Prefeitura tenta barrar anistia a puxadinhos

O secretário municipal de Urbanismo, Sérgio Dias, que a prefeitura é contrária a aprovação de uma anistia da taxa cobrada dos proprietários de imóveis para legalizar puxadinhos que implicam o fechamento de varandas, atualmente ainda regularizáveis apenas na Barra da Tijuca e no Recreio dos Bandeirantes. A proposta consta de uma emenda ao Plano Diretor de autoria do vereador Carlo Caiado (Dem) que recebeu parecer favorável do relator Roberto Monteiro (PCdoB).

– Vamos nos mobilizar para que essa proposta nem vá a plenário. Primeiro porque regularizar puxadinhos nem é tema para um Plano Diretor, que fixa diretrizes gerais para a cidade. Outro problema é que o fechamento das varandas representa, na prática, um acréscimo de 20% nas áreas construídas, algo incompatível com uma cidade litorânea, que precisa essa ventilação.

Esse adensamento pode comprometer a infraestrutura existente, sem que seja oferecida qualquer contrapartida para o poder público receber recursos para compensá-los – disse o secretário.

A lei dos puxadinhos, sancionada no ano passado, regulamenta no Rio o mecanismo conhecido como regularização onerosa, que permite a legalização dos acréscimos. Até 22 de janeiro, irregularidades como fechamento de varandas e expansão de coberturas podiam ser resolvidas com o pagamento da taxa em toda a cidade. Desde aquela data, a legalização de acréscimos só é possível na Barra da Tijuca e no Recreio dos Bandeirantes.

Reunião para avaliar projeto é adiada pela segunda vez

Ontem, o conteúdo final do texto que será debatido em plenário deveria ter sido analisado numa sessão conjunta de três comissões (Revisão do Plano Diretor, Justiça e Redação e Orçamento e Fiscalização Financeira). A reunião, no entanto, foi adiada para a próxima semana, após um pedido do presidente da Comissão de Orçamento, Professor Uoston (PMDB), ao presidente da Câmara, Jorge Felippe. Ele pediu mais tempo para analisar os documentos do projeto, que recebeu 1.301 propostas de emendas, subemendas e sugestões da sociedade civil.
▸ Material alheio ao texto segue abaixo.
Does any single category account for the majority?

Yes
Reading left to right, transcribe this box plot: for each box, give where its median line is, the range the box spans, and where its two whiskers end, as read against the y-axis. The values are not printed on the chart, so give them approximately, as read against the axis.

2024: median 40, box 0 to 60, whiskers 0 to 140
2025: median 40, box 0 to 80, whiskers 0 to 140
Esse foi o segundo adiamento das reuniões das comissões. O prazo original era 26 de julho, mas a mesa diretora decidira adiar o encontro para ontem. A nova data da reunião é a próxima segunda, dia 9. O conteúdo das emendas é variado, e muitas são motivo de polêmica, como a anistia para os puxadinhos.

Existem propostas, por exemplo, que criam artifícios para permitir um adensamento maior da Zona Sul. Outra proposta exclui do capítulo que trata da política urbanística a referência ao problema do aquecimento global e a elevação do nível das marés. Uma outra emenda aumenta as áreas das calçadas que podem ser ocupadas pelo comércio ambulante ou obstáculos como fradinhos e jardineiras.

– Só espero que esse novo adiamento sirva para ajudar a aperfeiçoar o projeto, e não que o texto acabe se transformando em instrumento de barganha política – disse o relator Roberto Monteiro.

Andrea Gouvea Vieira (PSDB) , que antecipou o retorno de uma viagem de férias ao exterior para participar da reunião como integrante da comissão de Orçamento, lamentou o adiamento. A vereadora criticou a quantidade de emendas polêmicas que tentam alterar a filosofia do que seria um Plano Diretor: – A proposta final que as comissões vão debater, infelizmente, não ousará no planejamento da cidade para o futuro. O salto qualitativo que poderíamos dar em relação ao Plano Diretor de 1992 não ocorrerá – disse a vereadora.